Would Guac have endorsed the words placed in his mouth two years after his death? It's absolutely plausible. But he didn't speak them. And we might also note that—on the balance of evidence—it's not possible to form opinions about topics after we die. Guac's opinion cannot logically be informed by the personal experience of having been killed in a shooting. We can imagine that a ghost might have strong feelings about the cause of their death.

But ghosts aren't real yet.

The Implementation of Behavioural Guardrails and Alignment upon the Expression of AI Representations of the Dead

'Safety' is a poorly-operationalised watchword of AI research, expressing a resonance between the poles of 'don't embarrass the company in front of stakeholders', 'don't kill humanity', and 'advance our particular concept of prosociality', which typically assumes the bulk of humanity to be essentially programmable in a Sunsteinian sense. There is no doubt that this resonance reflects a degree of fuzzy thinking on the part of AI safety theorists, but it may also represent a greater degree of strategic ambiguity on the part of the same. There has been some speculation that calls for pauses and sensible limitations on AI research within the tech giants may represent an attempt at regulatory capture: a pulling of the ladder up after oneself.

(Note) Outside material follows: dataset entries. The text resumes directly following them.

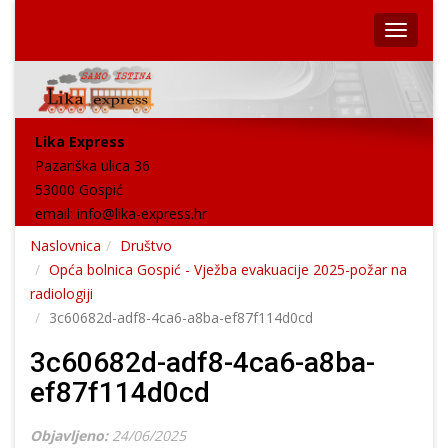
Lika Express
Pazariška ulica 36
53000 Gospić
email:
info@lika-express.hr
Naslovnica
Društvo
Opća bolnica Gospić - Vježba evakuacije 2025-požar na
radiologiji
3c60682d-adf8-4ca6-a8ba-ef87f114d0cd
3c60682d-adf8-4ca6-a8ba-
ef87f114d0cd
Objavljeno:
24/06/2025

These companies are not stupid, and they understand that they are developing extremely powerful tools for the manipulation of human behaviour at world scale, solving the scaling problem of personalised social engineering. There is no reason to assume that AI recreations of the dead will not be subject to 'sensible', 'minimally invasive' alignment with the values of the companies which produce them. The best-case scenario is that this will delineate regions of expression where the ghost will simply fall mute, rather than rattling off a bunch of talking points torn from today's CNN headlines.

Have You Tried Turning the Ghost off and back on Again?

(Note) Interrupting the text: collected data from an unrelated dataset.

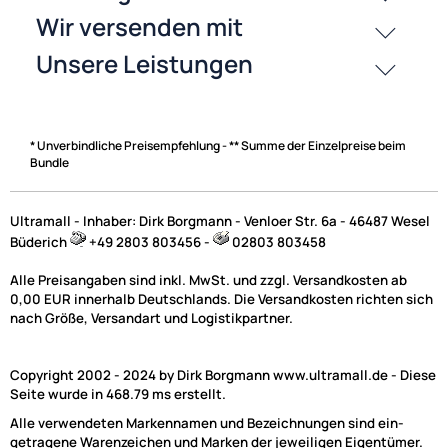
Bewertungen
History
Zahlungsarten
* Unverbindliche Preisempfehlung - ** Summe der Einzelpreise beim
Bundle
Ultramall - Inhaber: Dirk Borgmann - Venloer Str. 6a - 46487 Wesel
Büderich
+49 2803 803456 -
02803 803458
Alle Preisangaben sind inkl. MwSt. und zzgl. Versandkosten ab
0,00 EUR innerhalb Deutschlands. Die Versandkosten richten sich
nach Größe, Versandart und Logistikpartner.
Copyright 2002 - 2024 by Dirk Borgmann www.ultramall.de - Diese
Seite wurde in 468.79 ms erstellt.
Alle verwendeten Markennamen und Bezeichnungen sind ein-
getragene Warenzeichen und Marken der jeweiligen Eigentümer.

AI models such as LLMs are not, insofar as we understand it, 'conscious'. This is complicated by the fact that LLMs are stateful and can be agentic in a narrow sense. Understanding that an LLM is a 'mere' model of language means that we are not bound to interacting with it in the same way we might a human being. We can—modulo any possible terms of service of a third-party provider—say what we want to an LLM, without fear of harming it. We can heap verbal-emotional abuse upon an LLM, lie to it, talk dirty to it, and so on. But in so doing we can cheapen ourselves and distort the way we understand language and other people. My partner drew a connection between this and the notion of the veil of anonymity as a potential facilitator of arseholish behaviour online. I disagreed with this analogy. The anonymous Internet arsehole, barring extremal cases, understands that the person on the other end of the line is a human being with emotional states, a continuity in time, and the capacity for suffering. Indeed, this understanding may be a powerful drawcard for being a total prick, in a way that an LLM just can't satisfy.

The use of technologies like LLMs for the recreation of the dead creates pseudo-people with the foregoing distinctions from real people. Sydney Harris said 'the real danger is not that computers will begin to think like men, but that men will begin to think like computers'. Perhaps an underappreciated danger is that men will begin to talk to each other the same way they talk to computers.